On Changes in WW-P【Part 4】-- Stop blaming the homework
Homework has been linked to stress, and there has been a big push to reduce homework. Attentions and efforts by the district toward this issue are very much welcome, but the approach is questionable. I have seen a parent survey by the school district on homework a few ,months ago. By reading those suggestive questions, you can tell what solution the surveyor had already in mind, which is to reduce homework. I am not against reducing homework, but reducing homework just for the sake of reducing homework will not solve the problem. The purpose of homework is to help students practice and master what is being taught in class. An experienced teacher knows how to structure and integrate classroom activities and homework assignments, making homework short but effective, much like a high quality intense workout. The common problem of the homework nowadays is that our children are spending hours and hours on homework assignments that are meaningless. They seem to work hard and manage to complete the homework, but they still struggle with the subject. Quality and Effectiveness is lacking. I've seen my child doing math homework by playing silly math games for a long period on the school chrome book, and what she could remember afterwards are only those colourful birds and dogs on the screen. I've also seen my child spent hours on science homework, mostly searching cool pictures on internet and editing and formatting. I've seen my child making the same kind of mistakes on the same kind of questions repeatedly, or getting correct scores even doing wrong. Many teachers rarely check students' homework, let alone following up.
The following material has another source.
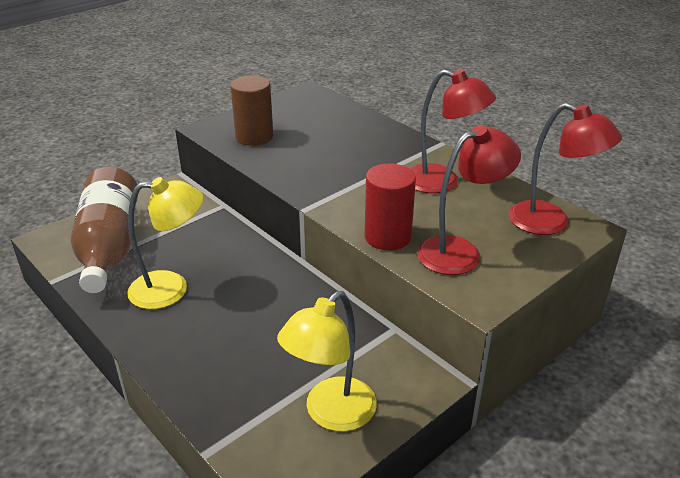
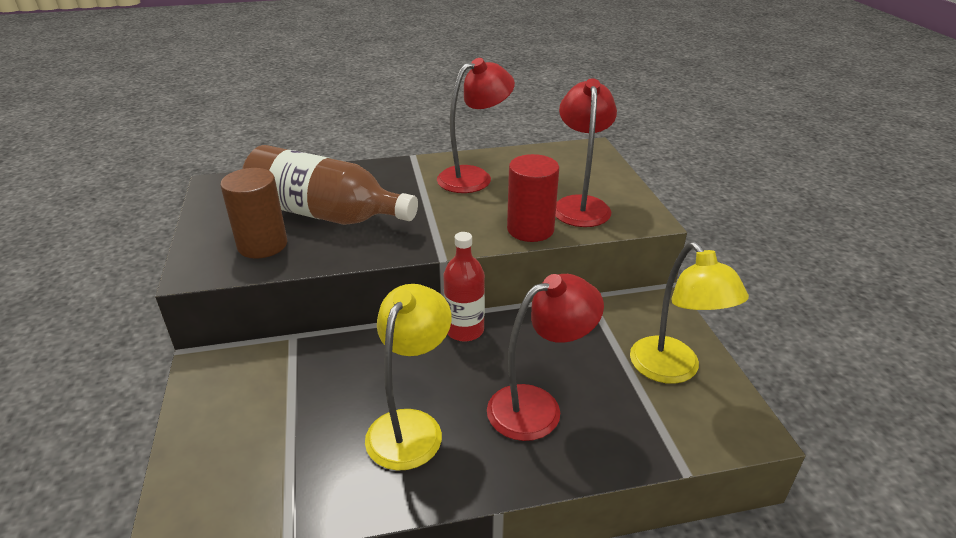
camera: 60 degrees left, 0 degrees up
brown bottle [71,167,138,293] -> brown bottle moved to [242,145,418,225]
red lamp [509,103,622,235] -> red lamp moved to [487,274,604,441]
none -> red bottle [443,232,485,342]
They simply let students cross check and score each other's homework. Many times I have to step in to help my children on their homework not because the homework is challenging, but because they need the guidance and the follow up that are supposed to come from the teacher. To some extent, homework is being given out carelessly, without careful design and selection beforehand and without true follow up afterwards. The result is endless and meaningless homework. Good homework assignment does not always need hours to finish. 

Direct our resources to better train our teachers and to hire good teachers. That will be more effective than draining our money on things like chrome books or layers of supervisors/superintendents that can only add to bureaucracy and hurt our children.

We have seen enough cutting of good programs and teachers that have made our district great and successful. We have seen enough restrictions on students' choices that have give them the freedom to flourish. We don't need such kind of changes.

As Jordon DeGroot, the new candidate for BOE says, we need quality education, we need board transparency, and we need to listen to students and let them have a say for their own education. Those are the good changes this district really needs.